* PROBLEM STATEMENT *
Rewrite all of the material below, changing each occurrence of "TestController" to "HelloController" and leaving everything else as it stands.

(RECORDS FOR THE TASK)

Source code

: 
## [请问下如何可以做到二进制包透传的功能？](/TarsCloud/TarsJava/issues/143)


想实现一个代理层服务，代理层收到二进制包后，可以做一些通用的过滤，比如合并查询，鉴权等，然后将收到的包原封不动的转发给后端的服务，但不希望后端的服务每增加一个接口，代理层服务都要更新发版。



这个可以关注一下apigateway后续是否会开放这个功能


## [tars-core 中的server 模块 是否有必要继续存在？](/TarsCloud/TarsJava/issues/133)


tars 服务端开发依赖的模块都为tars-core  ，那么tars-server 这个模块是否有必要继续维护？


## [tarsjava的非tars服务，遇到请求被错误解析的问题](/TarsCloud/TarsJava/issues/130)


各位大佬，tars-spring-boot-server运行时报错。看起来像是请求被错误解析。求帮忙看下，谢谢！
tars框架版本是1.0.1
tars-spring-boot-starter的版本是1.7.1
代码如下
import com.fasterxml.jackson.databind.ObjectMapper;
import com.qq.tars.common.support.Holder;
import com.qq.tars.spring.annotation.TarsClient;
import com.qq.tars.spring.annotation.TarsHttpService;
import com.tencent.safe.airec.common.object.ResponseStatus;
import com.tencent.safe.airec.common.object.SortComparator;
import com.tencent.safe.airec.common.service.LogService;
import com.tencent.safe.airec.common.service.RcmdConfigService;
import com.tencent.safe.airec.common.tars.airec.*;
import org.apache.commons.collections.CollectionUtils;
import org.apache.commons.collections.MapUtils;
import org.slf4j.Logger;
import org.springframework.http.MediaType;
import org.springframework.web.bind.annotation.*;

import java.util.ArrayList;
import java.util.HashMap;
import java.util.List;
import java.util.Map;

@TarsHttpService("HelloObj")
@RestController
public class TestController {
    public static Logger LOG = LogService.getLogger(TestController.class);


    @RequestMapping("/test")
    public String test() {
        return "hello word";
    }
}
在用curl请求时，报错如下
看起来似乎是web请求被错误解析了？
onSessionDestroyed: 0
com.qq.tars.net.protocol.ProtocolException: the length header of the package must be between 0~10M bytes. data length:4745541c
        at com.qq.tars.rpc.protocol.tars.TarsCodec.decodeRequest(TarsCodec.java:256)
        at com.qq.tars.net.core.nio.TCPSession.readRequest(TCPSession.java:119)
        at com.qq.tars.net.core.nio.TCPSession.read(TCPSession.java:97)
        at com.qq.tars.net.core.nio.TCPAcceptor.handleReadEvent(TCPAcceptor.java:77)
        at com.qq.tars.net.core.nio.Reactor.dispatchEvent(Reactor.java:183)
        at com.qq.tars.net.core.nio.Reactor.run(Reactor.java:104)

(End RECORDS FOR THE TASK)

* TASK ANSWER *
Source code

: 
## [请问下如何可以做到二进制包透传的功能？](/TarsCloud/TarsJava/issues/143)


想实现一个代理层服务，代理层收到二进制包后，可以做一些通用的过滤，比如合并查询，鉴权等，然后将收到的包原封不动的转发给后端的服务，但不希望后端的服务每增加一个接口，代理层服务都要更新发版。



这个可以关注一下apigateway后续是否会开放这个功能


## [tars-core 中的server 模块 是否有必要继续存在？](/TarsCloud/TarsJava/issues/133)


tars 服务端开发依赖的模块都为tars-core  ，那么tars-server 这个模块是否有必要继续维护？


## [tarsjava的非tars服务，遇到请求被错误解析的问题](/TarsCloud/TarsJava/issues/130)


各位大佬，tars-spring-boot-server运行时报错。看起来像是请求被错误解析。求帮忙看下，谢谢！
tars框架版本是1.0.1
tars-spring-boot-starter的版本是1.7.1
代码如下
import com.fasterxml.jackson.databind.ObjectMapper;
import com.qq.tars.common.support.Holder;
import com.qq.tars.spring.annotation.TarsClient;
import com.qq.tars.spring.annotation.TarsHttpService;
import com.tencent.safe.airec.common.object.ResponseStatus;
import com.tencent.safe.airec.common.object.SortComparator;
import com.tencent.safe.airec.common.service.LogService;
import com.tencent.safe.airec.common.service.RcmdConfigService;
import com.tencent.safe.airec.common.tars.airec.*;
import org.apache.commons.collections.CollectionUtils;
import org.apache.commons.collections.MapUtils;
import org.slf4j.Logger;
import org.springframework.http.MediaType;
import org.springframework.web.bind.annotation.*;

import java.util.ArrayList;
import java.util.HashMap;
import java.util.List;
import java.util.Map;

@TarsHttpService("HelloObj")
@RestController
public class HelloController {
    public static Logger LOG = LogService.getLogger(HelloController.class);


    @RequestMapping("/test")
    public String test() {
        return "hello word";
    }
}
在用curl请求时，报错如下
看起来似乎是web请求被错误解析了？
onSessionDestroyed: 0
com.qq.tars.net.protocol.ProtocolException: the length header of the package must be between 0~10M bytes. data length:4745541c
        at com.qq.tars.rpc.protocol.tars.TarsCodec.decodeRequest(TarsCodec.java:256)
        at com.qq.tars.net.core.nio.TCPSession.readRequest(TCPSession.java:119)
        at com.qq.tars.net.core.nio.TCPSession.read(TCPSession.java:97)
        at com.qq.tars.net.core.nio.TCPAcceptor.handleReadEvent(TCPAcceptor.java:77)
        at com.qq.tars.net.core.nio.Reactor.dispatchEvent(Reactor.java:183)
        at com.qq.tars.net.core.nio.Reactor.run(Reactor.java:104)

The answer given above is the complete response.